Ces préoccupations ont pris de l’ampleur l’été dernier, lorsqu’OpenAI a lancé son logiciel de génération d’images DALL-E 2, qui transforme les messages écrits en œuvres d’art numérique. L’application a été un succès auprès des consommateurs, mais elle a soulevé des questions épineuses sur la façon dont des outils aussi puissants pourraient être utilisés à des fins dommageables. Si créer des images hyperréalistes était aussi simple que de taper quelques mots, les critiques ont demandé si les amateurs de pornographie et les propagandistes ne s’en donneraient pas à cœur joie avec cette technologie.

Pour apaiser ces craintes, OpenAI a doté DALL-E 2 de nombreuses protections et a bloqué certains mots et expressions, comme ceux liés à la violence ou à la nudité. Elle a également appris au robot à neutraliser certains biais dans ses données d’entraînement, par exemple en s’assurant que lorsqu’un utilisateur demandait la photo d’un PDG, les résultats comprenaient des images de dirigeants d’entreprise.

Ces interventions ont permis d’éviter des problèmes, mais elles ont été perçues par certains cadres d’OpenAI comme lourdes et autoritaires, selon trois initiés. L’un d’entre eux était Altman, qui a déclaré qu’il pensait que les robots conversationnels devraient être personnalisés en fonction des goûts des personnes qui les utilisent – un utilisateur pourrait opter pour un modèle plus strict et plus adapté aux familles, tandis qu’un autre pourrait choisir une version plus souple et plus audacieuse.

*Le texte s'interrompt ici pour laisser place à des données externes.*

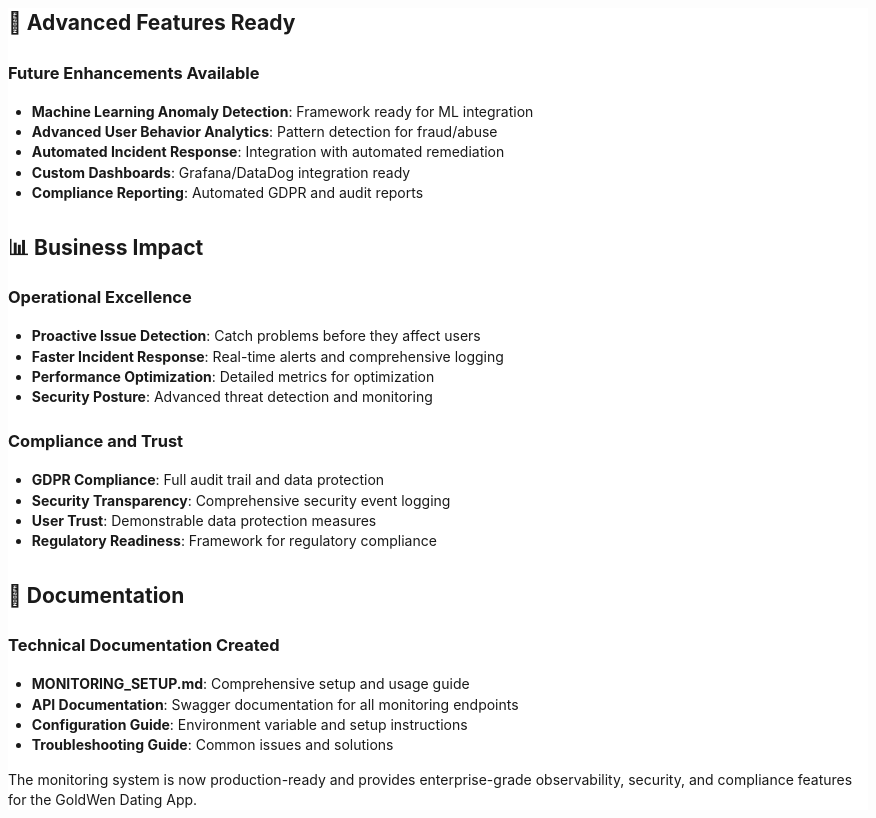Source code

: ## 🚀 Advanced Features Ready

### Future Enhancements Available
- **Machine Learning Anomaly Detection**: Framework ready for ML integration
- **Advanced User Behavior Analytics**: Pattern detection for fraud/abuse
- **Automated Incident Response**: Integration with automated remediation
- **Custom Dashboards**: Grafana/DataDog integration ready
- **Compliance Reporting**: Automated GDPR and audit reports

## 📊 Business Impact

### Operational Excellence
- **Proactive Issue Detection**: Catch problems before they affect users
- **Faster Incident Response**: Real-time alerts and comprehensive logging
- **Performance Optimization**: Detailed metrics for optimization
- **Security Posture**: Advanced threat detection and monitoring

### Compliance and Trust
- **GDPR Compliance**: Full audit trail and data protection
- **Security Transparency**: Comprehensive security event logging
- **User Trust**: Demonstrable data protection measures
- **Regulatory Readiness**: Framework for regulatory compliance

## 📖 Documentation

### Technical Documentation Created
- **MONITORING_SETUP.md**: Comprehensive setup and usage guide
- **API Documentation**: Swagger documentation for all monitoring endpoints
- **Configuration Guide**: Environment variable and setup instructions
- **Troubleshooting Guide**: Common issues and solutions

The monitoring system is now production-ready and provides enterprise-grade observability, security, and compliance features for the GoldWen Dating App.
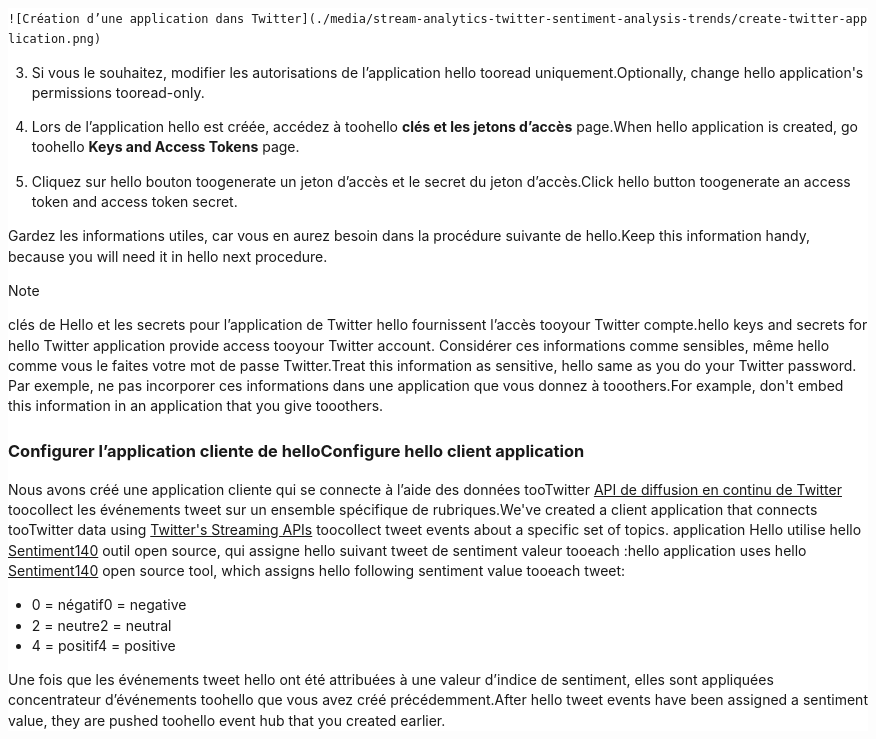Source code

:     ![Création d’une application dans Twitter](./media/stream-analytics-twitter-sentiment-analysis-trends/create-twitter-application.png)

3. <span data-ttu-id="1bcf7-185">Si vous le souhaitez, modifier les autorisations de l’application hello tooread uniquement.</span><span class="sxs-lookup"><span data-stu-id="1bcf7-185">Optionally, change hello application's permissions tooread-only.</span></span>

4. <span data-ttu-id="1bcf7-186">Lors de l’application hello est créée, accédez à toohello **clés et les jetons d’accès** page.</span><span class="sxs-lookup"><span data-stu-id="1bcf7-186">When hello application is created, go toohello **Keys and Access Tokens** page.</span></span>

5. <span data-ttu-id="1bcf7-187">Cliquez sur hello bouton toogenerate un jeton d’accès et le secret du jeton d’accès.</span><span class="sxs-lookup"><span data-stu-id="1bcf7-187">Click hello button toogenerate an access token and access token secret.</span></span>

<span data-ttu-id="1bcf7-188">Gardez les informations utiles, car vous en aurez besoin dans la procédure suivante de hello.</span><span class="sxs-lookup"><span data-stu-id="1bcf7-188">Keep this information handy, because you will need it in hello next procedure.</span></span>

>[!NOTE]
><span data-ttu-id="1bcf7-189">clés de Hello et les secrets pour l’application de Twitter hello fournissent l’accès tooyour Twitter compte.</span><span class="sxs-lookup"><span data-stu-id="1bcf7-189">hello keys and secrets for hello Twitter application provide access tooyour Twitter account.</span></span> <span data-ttu-id="1bcf7-190">Considérer ces informations comme sensibles, même hello comme vous le faites votre mot de passe Twitter.</span><span class="sxs-lookup"><span data-stu-id="1bcf7-190">Treat this information as sensitive, hello same as you do your Twitter password.</span></span> <span data-ttu-id="1bcf7-191">Par exemple, ne pas incorporer ces informations dans une application que vous donnez à tooothers.</span><span class="sxs-lookup"><span data-stu-id="1bcf7-191">For example, don't embed this information in an application that you give tooothers.</span></span> 


### <a name="configure-hello-client-application"></a><span data-ttu-id="1bcf7-192">Configurer l’application cliente de hello</span><span class="sxs-lookup"><span data-stu-id="1bcf7-192">Configure hello client application</span></span>
<span data-ttu-id="1bcf7-193">Nous avons créé une application cliente qui se connecte à l’aide des données tooTwitter [API de diffusion en continu de Twitter](https://dev.twitter.com/streaming/overview) toocollect les événements tweet sur un ensemble spécifique de rubriques.</span><span class="sxs-lookup"><span data-stu-id="1bcf7-193">We've created a client application that connects tooTwitter data using [Twitter's Streaming APIs](https://dev.twitter.com/streaming/overview) toocollect tweet events about a specific set of topics.</span></span> <span data-ttu-id="1bcf7-194">application Hello utilise hello [Sentiment140](http://help.sentiment140.com/) outil open source, qui assigne hello suivant tweet de sentiment valeur tooeach :</span><span class="sxs-lookup"><span data-stu-id="1bcf7-194">hello application uses hello [Sentiment140](http://help.sentiment140.com/) open source tool, which assigns hello following sentiment value tooeach tweet:</span></span>

* <span data-ttu-id="1bcf7-195">0 = négatif</span><span class="sxs-lookup"><span data-stu-id="1bcf7-195">0 = negative</span></span>
* <span data-ttu-id="1bcf7-196">2 = neutre</span><span class="sxs-lookup"><span data-stu-id="1bcf7-196">2 = neutral</span></span>
* <span data-ttu-id="1bcf7-197">4 = positif</span><span class="sxs-lookup"><span data-stu-id="1bcf7-197">4 = positive</span></span>

<span data-ttu-id="1bcf7-198">Une fois que les événements tweet hello ont été attribuées à une valeur d’indice de sentiment, elles sont appliquées concentrateur d’événements toohello que vous avez créé précédemment.</span><span class="sxs-lookup"><span data-stu-id="1bcf7-198">After hello tweet events have been assigned a sentiment value, they are pushed toohello event hub that you created earlier.</span></span>
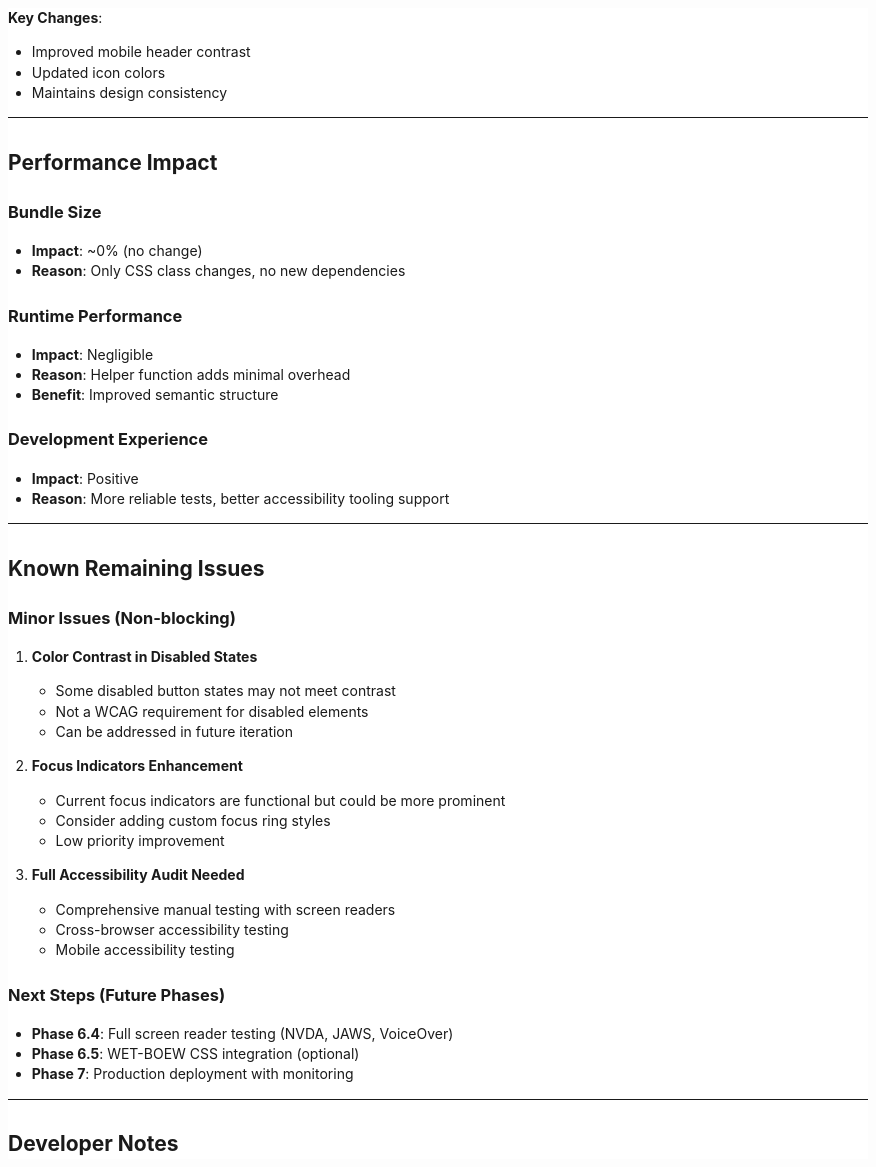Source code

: **Key Changes**:
- Improved mobile header contrast
- Updated icon colors
- Maintains design consistency

---

## Performance Impact

### Bundle Size
- **Impact**: ~0% (no change)
- **Reason**: Only CSS class changes, no new dependencies

### Runtime Performance
- **Impact**: Negligible
- **Reason**: Helper function adds minimal overhead
- **Benefit**: Improved semantic structure

### Development Experience
- **Impact**: Positive
- **Reason**: More reliable tests, better accessibility tooling support

---

## Known Remaining Issues

### Minor Issues (Non-blocking)

1. **Color Contrast in Disabled States**
   - Some disabled button states may not meet contrast
   - Not a WCAG requirement for disabled elements
   - Can be addressed in future iteration

2. **Focus Indicators Enhancement**
   - Current focus indicators are functional but could be more prominent
   - Consider adding custom focus ring styles
   - Low priority improvement

3. **Full Accessibility Audit Needed**
   - Comprehensive manual testing with screen readers
   - Cross-browser accessibility testing
   - Mobile accessibility testing

### Next Steps (Future Phases)

- **Phase 6.4**: Full screen reader testing (NVDA, JAWS, VoiceOver)
- **Phase 6.5**: WET-BOEW CSS integration (optional)
- **Phase 7**: Production deployment with monitoring

---

## Developer Notes
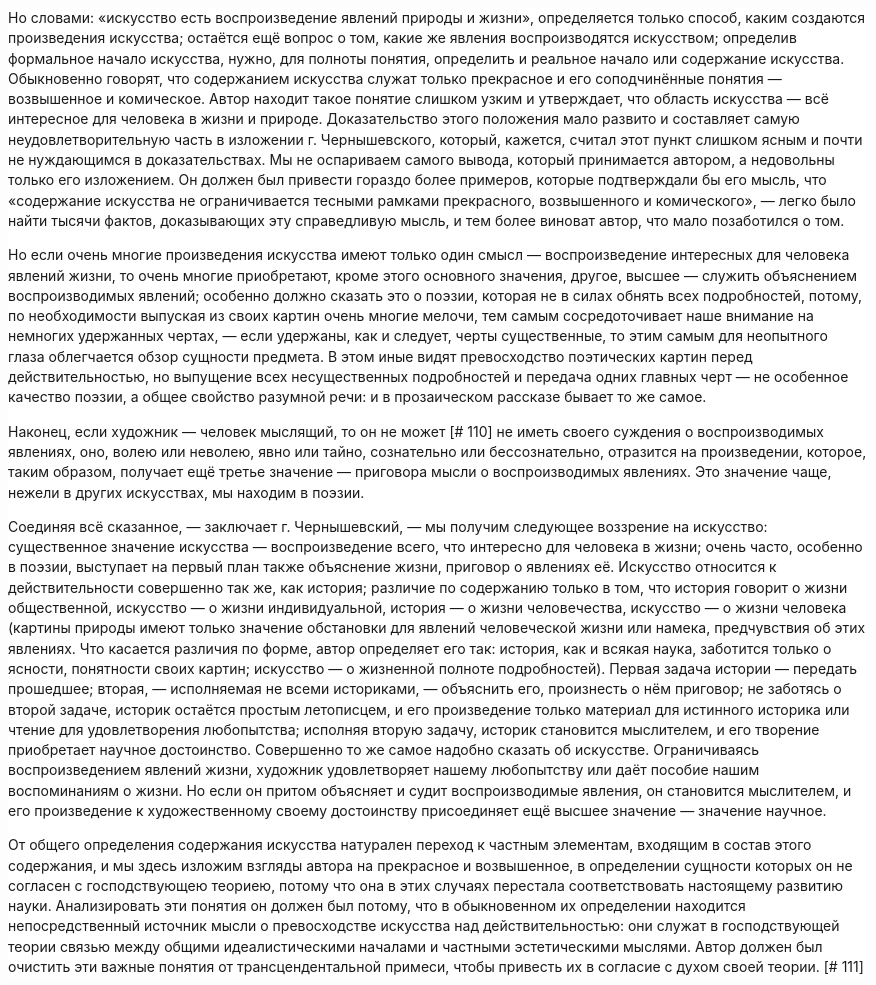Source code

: Но словами: «искусство есть воспроизведение явлений природы и жизни», определяется только способ, каким создаются произведения искусства; остаётся ещё вопрос о том, какие же явления воспроизводятся искусством; определив формальное начало искусства, нужно, для полноты понятия, определить и реальное начало или содержание искусства. Обыкновенно говорят, что содержанием искусства служат только прекрасное и его соподчинённые понятия — возвышенное и комическое. Автор находит такое понятие слишком узким и утверждает, что область искусства — всё интересное для человека в жизни и природе. Доказательство этого положения мало развито и составляет самую неудовлетворительную часть в изложении г. Чернышевского, который, кажется, считал этот пункт слишком ясным и почти не нуждающимся в доказательствах. Мы не оспариваем самого вывода, который принимается автором, а недовольны только его изложением. Он должен был привести гораздо более примеров, которые подтверждали бы его мысль, что «содержание искусства не ограничивается тесными рамками прекрасного, возвышенного и комического», — легко было найти тысячи фактов, доказывающих эту справедливую мысль, и тем более виноват автор, что мало позаботился о том.

Но если очень многие произведения искусства имеют только один смысл — воспроизведение интересных для человека явлений жизни, то очень многие приобретают, кроме этого основного значения, другое, высшее — служить объяснением воспроизводимых явлений; особенно должно сказать это о поэзии, которая не в силах обнять всех подробностей, потому, по необходимости выпуская из своих картин очень многие мелочи, тем самым сосредоточивает наше внимание на немногих удержанных чертах, — если удержаны, как и следует, черты существенные, то этим самым для неопытного глаза облегчается обзор сущности предмета. В этом иные видят превосходство поэтических картин перед действительностью, но выпущение всех несущественных подробностей и передача одних главных черт — не особенное качество поэзии, а общее свойство разумной речи: и в прозаическом рассказе бывает то же самое.

Наконец, если художник — человек мыслящий, то он не может [# 110] не иметь своего суждения о воспроизводимых явлениях, оно, волею или неволею, явно или тайно, сознательно или бессознательно, отразится на произведении, которое, таким образом, получает ещё третье значение — приговора мысли о воспроизводимых явлениях. Это значение чаще, нежели в других искусствах, мы находим в поэзии.

Соединяя всё сказанное, — заключает г. Чернышевский, — мы получим следующее воззрение на искусство: существенное значение искусства — воспроизведение всего, что интересно для человека в жизни; очень часто, особенно в поэзии, выступает на первый план также объяснение жизни, приговор о явлениях её. Искусство относится к действительности совершенно так же, как история; различие по содержанию только в том, что история говорит о жизни общественной, искусство — о жизни индивидуальной, история — о жизни человечества, искусство — о жизни человека (картины природы имеют только значение обстановки для явлений человеческой жизни или намека, предчувствия об этих явлениях. Что касается различия по форме, автор определяет его так: история, как и всякая наука, заботится только о ясности, понятности своих картин; искусство — о жизненной полноте подробностей). Первая задача истории — передать прошедшее; вторая, — исполняемая не всеми историками, — объяснить его, произнесть о нём приговор; не заботясь о второй задаче, историк остаётся простым летописцем, и его произведение только материал для истинного историка или чтение для удовлетворения любопытства; исполняя вторую задачу, историк становится мыслителем, и его творение приобретает научное достоинство. Совершенно то же самое надобно сказать об искусстве. Ограничиваясь воспроизведением явлений жизни, художник удовлетворяет нашему любопытству или даёт пособие нашим воспоминаниям о жизни. Но если он притом объясняет и судит воспроизводимые явления, он становится мыслителем, и его произведение к художественному своему достоинству присоединяет ещё высшее значение — значение научное.

От общего определения содержания искусства натурален переход к частным элементам, входящим в состав этого содержания, и мы здесь изложим взгляды автора на прекрасное и возвышенное, в определении сущности которых он не согласен с господствующею теориею, потому что она в этих случаях перестала соответствовать настоящему развитию науки. Анализировать эти понятия он должен был потому, что в обыкновенном их определении находится непосредственный источник мысли о превосходстве искусства над действительностью: они служат в господствующей теории связью между общими идеалистическими началами и частными эстетическими мыслями. Автор должен был очистить эти важные понятия от трансцендентальной примеси, чтобы привесть их в согласие с духом своей теории. [# 111]


[^1]: Мы уже указывали в примечаниях к «Эстетическим отношениям», что выход из печати диссертации Чернышевского, несмотря на важность затронутых в ней вопросов, вызвал лишь немногочисленные журнальные отклики. Чернышевский понимал, что его эстетическая теория не могла получить тогда справедливой оценки и сколько-нибудь подробного освещения в критике.
[^2]: Ср. «Очерки гоголевского периода русской литературы» (Собр. соч., г. III. Гослитиздат, 1947, стр. 245). «…и теперь для русской публики самый живой и важный интерес имеют ещё вопросы, которые в других странах давно уже считаются или отвлеченными, или мелкими, например, хотя бы литературные вопросы, за которыми все мы следим с таким живым интересом и которые у других народов не имеют силы возбуждать такого напряжённого участия».
[^3]: Перифраз отрывка из предисловия Фейербаха к собранию сочинений (1845).
[^4]: См. Гегель, «Лекции по эстетике», книга первая, Сочинения, т. XII, Соцэкгиз, 1938, стр. 146–156, «Неудовлетворительность прекрасного в природе».
[^5]: Ср. со статьей Чернышевского «„О поэзии“. Сочинение Аристотеля»: «Мысль, что „искусство состоит в подражении“ живой действительности и преимущественно воспроизводит человеческую жизнь, беспрекословно считалась справедливою в древней Греции. Платон и Аристотель одинаково полагали её в основание своих эстетических понятий; они до того были уверены, как и все их современники, в неоспоримой истине этого начала, что везде высказывают его как аксиому, не думая доказывать его».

OpenAI a adopté une approche moins restrictive avec ChatGPT, donnant au robot plus de liberté pour s’exprimer sur des sujets délicats comme la politique, le sexe et la religion. Malgré cela, certains conservateurs de droite ont accusé l’entreprise d’aller trop loin. « ChatGPT Goes Woke », titrait un article de National Review le mois dernier, qui affirmait que ChatGPT donnait des réponses de gauche à des questions sur des sujets comme les drag queens et la présidentielle américaine de 2020. (Les démocrates se sont également plaints de ChatGPT – le plus souvent parce qu’ils pensent que l’IA devrait être régulée plus sévèrement.)

Alors que les régulateurs s’agitent, Altman essaie de maintenir ChatGPT au-dessus de la mêlée. Il s’est rendu à Washington la semaine dernière pour rencontrer les législateurs, expliquer les forces et les faiblesses de l’outil et dissiper les idées fausses sur son fonctionnement.

De retour dans la Silicon Valley, il doit faire face à une nouvelle frénésie. Outre l’accord de 10 milliards avec Microsoft, M. Altman a rencontré des dirigeants d’Apple et de Google ces dernières semaines, selon deux personnes ayant connaissance de ces rencontres. OpenAI a également conclu un accord avec BuzzFeed pour utiliser sa technologie afin de créer des listes et des quiz générés par l’IA (l’annonce a plus que doublé le cours de l’action BuzzFeed).

La course s’intensifie. Selon Reuters, le géant chinois de la technologie Baidu se prépare à lancer un robot conversationnel similaire à ChatGPT en mars. Anthropic, société d’IA créée par d’anciens employés d’OpenAI, serait en pourparlers pour obtenir 300 millions US de nouveaux fonds. Et Google est en train de mettre au point plus d’une douzaine d’outils d’IA.

Et puis il y a le GPT-4, dont la sortie est toujours prévue cette année. Ses capacités pourraient être bien plus grandes que ChatGPT. Mais peut-être que maintenant que nous nous sommes habitués à la présence d’un outil d’IA puissant, le prochain outil ne nous paraîtra pas si bouleversant.

Cet article a été initialement publié dans The New York Times.